Dear Haijin, visitors and travelers,
Welcome at a new episode of our wonderful Kai. Yesterday I challenged you to create an Acrostic Dodoitsu, a nice Japanese poetry form, but also a short poem. So today I love to challenge you with a Long Japanese Poetry form, the Choka. Let me tell you a little bit more about the Choka.
The choka can be of almost any length, because its form depends on alternating phrases (or lines) containing either seven of five sound units (onji). The end of the poem is signaled by two lines of seven sounds. So the form is five/seven, five/seven, five seven, .... , seven/seven.
This was the most popular form of poetry in the 9th century as indicated by the large number of works in the celebrated anthology
Man'yoshu (The Collection of Ten Thousand Leaves). This anthology of anthologies contained 260 choka and 4200 tanka.
The poet Kakinomoto no Hitomaro, who composed most of his work in the last decade of the 7th century, took the choka to its highest lyrical point with his finesse in the use of ritual language.
The connection to tanka is evidenced by the envoy or hanka - a tanka-like poem attached at the end of the choka. Occasionally more than one envoy will close the choka. There have been a few efforts to revivie the form over the intervening centuries, but the form has failed to gain any popularity in Japan, and even less has been accomplished in English. (Based on Jane Reichhold's "Writing and Enjoying Haiku")

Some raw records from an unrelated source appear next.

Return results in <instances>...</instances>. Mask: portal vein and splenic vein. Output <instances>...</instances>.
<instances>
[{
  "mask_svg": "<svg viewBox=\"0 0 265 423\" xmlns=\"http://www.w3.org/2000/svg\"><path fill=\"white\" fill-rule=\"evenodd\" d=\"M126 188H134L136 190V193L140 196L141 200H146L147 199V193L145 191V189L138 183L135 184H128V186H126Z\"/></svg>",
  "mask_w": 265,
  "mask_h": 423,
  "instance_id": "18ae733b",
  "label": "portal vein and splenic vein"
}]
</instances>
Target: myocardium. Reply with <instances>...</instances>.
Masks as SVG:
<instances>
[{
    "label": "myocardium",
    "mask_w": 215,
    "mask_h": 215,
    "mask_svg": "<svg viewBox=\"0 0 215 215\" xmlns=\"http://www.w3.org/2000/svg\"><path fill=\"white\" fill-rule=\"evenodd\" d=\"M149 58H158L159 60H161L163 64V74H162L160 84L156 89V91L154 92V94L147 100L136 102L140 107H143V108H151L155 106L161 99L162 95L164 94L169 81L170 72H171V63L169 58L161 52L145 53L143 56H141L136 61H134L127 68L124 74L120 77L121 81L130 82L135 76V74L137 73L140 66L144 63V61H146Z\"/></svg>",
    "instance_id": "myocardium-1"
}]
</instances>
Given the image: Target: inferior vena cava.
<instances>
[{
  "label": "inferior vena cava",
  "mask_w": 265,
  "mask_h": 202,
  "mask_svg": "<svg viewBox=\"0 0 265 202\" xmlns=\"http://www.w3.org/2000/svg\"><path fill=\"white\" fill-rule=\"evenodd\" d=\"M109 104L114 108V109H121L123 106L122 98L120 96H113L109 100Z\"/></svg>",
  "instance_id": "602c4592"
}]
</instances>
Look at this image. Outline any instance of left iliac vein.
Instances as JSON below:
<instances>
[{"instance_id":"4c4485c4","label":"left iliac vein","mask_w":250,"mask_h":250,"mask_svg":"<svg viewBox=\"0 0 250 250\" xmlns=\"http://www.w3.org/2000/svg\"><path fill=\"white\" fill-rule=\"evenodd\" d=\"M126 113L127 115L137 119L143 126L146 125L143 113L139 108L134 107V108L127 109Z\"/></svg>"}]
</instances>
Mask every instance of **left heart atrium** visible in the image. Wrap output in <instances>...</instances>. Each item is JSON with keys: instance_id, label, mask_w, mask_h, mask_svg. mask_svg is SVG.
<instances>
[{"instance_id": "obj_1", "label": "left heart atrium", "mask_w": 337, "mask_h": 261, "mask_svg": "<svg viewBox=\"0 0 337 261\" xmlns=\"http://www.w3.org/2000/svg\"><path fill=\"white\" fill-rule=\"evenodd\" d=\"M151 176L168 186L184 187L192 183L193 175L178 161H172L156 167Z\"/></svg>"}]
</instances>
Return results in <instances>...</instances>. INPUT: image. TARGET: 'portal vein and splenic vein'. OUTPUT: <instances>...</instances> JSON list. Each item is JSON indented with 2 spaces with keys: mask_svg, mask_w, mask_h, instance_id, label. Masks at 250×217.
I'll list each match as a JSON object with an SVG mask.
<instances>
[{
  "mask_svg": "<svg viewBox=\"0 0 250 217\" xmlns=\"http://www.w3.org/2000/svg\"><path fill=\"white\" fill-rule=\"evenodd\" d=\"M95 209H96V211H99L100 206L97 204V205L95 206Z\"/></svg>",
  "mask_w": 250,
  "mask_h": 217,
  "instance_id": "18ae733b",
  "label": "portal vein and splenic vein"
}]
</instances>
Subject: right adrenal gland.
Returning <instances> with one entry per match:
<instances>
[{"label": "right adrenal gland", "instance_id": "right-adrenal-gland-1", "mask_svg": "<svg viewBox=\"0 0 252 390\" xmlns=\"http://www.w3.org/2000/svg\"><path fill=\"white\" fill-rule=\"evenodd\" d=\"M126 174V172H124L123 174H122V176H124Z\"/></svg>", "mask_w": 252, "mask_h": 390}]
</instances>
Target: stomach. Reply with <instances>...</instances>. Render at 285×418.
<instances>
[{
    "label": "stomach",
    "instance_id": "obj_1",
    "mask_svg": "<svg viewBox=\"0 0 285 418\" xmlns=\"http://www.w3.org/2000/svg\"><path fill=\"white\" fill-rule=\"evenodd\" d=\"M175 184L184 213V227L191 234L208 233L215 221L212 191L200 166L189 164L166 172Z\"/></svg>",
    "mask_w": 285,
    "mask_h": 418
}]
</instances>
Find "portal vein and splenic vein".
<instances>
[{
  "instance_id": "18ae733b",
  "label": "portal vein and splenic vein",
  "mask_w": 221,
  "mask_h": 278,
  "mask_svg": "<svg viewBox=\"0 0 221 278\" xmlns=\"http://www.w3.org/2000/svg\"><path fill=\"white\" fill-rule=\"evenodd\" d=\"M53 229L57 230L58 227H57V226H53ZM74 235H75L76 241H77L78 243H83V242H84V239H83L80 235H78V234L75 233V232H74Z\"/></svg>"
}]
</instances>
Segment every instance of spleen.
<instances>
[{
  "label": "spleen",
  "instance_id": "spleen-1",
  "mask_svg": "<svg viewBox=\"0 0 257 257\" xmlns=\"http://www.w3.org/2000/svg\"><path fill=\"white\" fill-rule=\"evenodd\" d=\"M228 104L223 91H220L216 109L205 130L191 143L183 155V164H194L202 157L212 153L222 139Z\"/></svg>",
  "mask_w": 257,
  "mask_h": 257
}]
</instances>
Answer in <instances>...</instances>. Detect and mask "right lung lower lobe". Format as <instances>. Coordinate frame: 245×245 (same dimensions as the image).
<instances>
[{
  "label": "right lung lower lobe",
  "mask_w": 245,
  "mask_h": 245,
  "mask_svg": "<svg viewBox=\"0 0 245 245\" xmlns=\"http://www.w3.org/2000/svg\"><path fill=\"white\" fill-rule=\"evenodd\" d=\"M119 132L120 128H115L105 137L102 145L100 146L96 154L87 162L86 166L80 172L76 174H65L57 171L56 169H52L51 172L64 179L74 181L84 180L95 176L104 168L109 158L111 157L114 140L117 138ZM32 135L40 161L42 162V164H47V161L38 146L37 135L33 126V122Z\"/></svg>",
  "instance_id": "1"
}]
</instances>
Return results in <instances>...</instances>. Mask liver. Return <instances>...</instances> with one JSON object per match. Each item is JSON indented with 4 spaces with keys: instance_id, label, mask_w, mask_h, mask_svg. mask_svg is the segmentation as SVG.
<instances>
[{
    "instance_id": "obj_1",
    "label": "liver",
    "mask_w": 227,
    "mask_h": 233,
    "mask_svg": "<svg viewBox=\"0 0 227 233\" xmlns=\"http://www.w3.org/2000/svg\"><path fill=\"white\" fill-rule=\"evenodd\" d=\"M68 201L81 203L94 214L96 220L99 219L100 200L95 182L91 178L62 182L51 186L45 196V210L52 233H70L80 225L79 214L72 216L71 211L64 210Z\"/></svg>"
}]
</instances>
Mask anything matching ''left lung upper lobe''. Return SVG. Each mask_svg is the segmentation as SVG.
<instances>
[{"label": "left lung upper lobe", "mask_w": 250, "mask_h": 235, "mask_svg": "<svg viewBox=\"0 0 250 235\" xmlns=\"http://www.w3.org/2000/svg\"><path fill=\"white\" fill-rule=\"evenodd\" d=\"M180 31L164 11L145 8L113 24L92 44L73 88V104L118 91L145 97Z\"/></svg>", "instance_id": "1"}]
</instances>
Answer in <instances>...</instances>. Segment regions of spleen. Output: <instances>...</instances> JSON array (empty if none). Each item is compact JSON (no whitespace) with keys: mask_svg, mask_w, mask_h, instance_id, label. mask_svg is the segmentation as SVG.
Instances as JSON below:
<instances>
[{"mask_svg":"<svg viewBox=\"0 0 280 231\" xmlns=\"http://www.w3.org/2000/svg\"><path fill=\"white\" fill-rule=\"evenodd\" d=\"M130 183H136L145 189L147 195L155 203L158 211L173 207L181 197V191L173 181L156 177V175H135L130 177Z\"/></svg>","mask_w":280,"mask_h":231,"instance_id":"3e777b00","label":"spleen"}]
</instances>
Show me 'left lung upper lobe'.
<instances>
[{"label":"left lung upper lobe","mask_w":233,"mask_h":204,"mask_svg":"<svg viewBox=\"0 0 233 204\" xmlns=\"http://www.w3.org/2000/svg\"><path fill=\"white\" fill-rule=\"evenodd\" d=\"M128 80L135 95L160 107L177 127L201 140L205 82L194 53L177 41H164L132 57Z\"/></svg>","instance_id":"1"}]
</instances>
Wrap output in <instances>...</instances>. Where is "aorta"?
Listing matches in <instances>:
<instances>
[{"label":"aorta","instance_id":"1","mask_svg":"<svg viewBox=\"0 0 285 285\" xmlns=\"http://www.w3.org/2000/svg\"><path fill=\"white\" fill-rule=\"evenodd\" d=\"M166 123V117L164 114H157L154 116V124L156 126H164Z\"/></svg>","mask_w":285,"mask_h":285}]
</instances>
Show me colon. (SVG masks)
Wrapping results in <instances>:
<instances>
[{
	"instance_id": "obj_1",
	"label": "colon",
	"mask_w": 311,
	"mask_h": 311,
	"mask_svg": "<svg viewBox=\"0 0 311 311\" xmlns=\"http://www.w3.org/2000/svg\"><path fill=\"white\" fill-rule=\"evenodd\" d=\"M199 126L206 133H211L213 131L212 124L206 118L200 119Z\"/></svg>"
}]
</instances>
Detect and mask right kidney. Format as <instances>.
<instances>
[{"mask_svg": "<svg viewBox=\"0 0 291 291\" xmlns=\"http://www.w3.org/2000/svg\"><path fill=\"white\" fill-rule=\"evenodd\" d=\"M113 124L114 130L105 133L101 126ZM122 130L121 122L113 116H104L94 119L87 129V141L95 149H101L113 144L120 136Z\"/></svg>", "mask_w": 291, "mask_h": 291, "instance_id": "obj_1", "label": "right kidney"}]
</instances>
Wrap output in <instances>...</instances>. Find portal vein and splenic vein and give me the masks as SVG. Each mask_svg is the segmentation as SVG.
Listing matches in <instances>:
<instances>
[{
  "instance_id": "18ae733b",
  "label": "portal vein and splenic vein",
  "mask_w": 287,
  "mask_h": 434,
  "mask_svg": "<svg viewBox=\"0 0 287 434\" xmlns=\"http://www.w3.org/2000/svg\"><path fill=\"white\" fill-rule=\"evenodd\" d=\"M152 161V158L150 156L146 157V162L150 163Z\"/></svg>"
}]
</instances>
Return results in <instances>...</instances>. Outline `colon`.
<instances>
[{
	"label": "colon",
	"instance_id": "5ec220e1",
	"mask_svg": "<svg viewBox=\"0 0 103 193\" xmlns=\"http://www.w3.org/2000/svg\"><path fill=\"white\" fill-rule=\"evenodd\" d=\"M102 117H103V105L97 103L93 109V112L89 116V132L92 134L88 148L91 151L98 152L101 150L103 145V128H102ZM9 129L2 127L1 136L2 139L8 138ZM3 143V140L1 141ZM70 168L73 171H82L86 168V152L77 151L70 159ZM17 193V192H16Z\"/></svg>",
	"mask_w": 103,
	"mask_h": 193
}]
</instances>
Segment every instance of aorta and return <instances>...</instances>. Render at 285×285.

Here is an example of a choka from the Man'yoshu (no. 802):
The briefest chōka documented is Man'yōshū no. 802, which is of a pattern 5-7 5-7 5-7 5-7-7. It was composed in the Nara period and goes:
When I eat melons
My children come to my mind;
When I eat chestnuts
The longing is even worse.
Where do they come from,
Flickering before my eyes.
Making me helpless
Endlessly night after night.
Not letting me sleep in peace?
(envoy or hanka)
What are they to me,
Silver, or gold, or jewels?
How could they ever
Equal the greater treasure
That is a child? They cannot.
© Yamanoue no Okura (Tr. Edwin Cranston)
Choka ... a wonderful Japanese poetry form ... Today I love to challenge you to create a Choka in which Love is the main theme.
This episode is
NOW OPEN for your submissions and will remain open until February 17th at noon (CET). Have fun!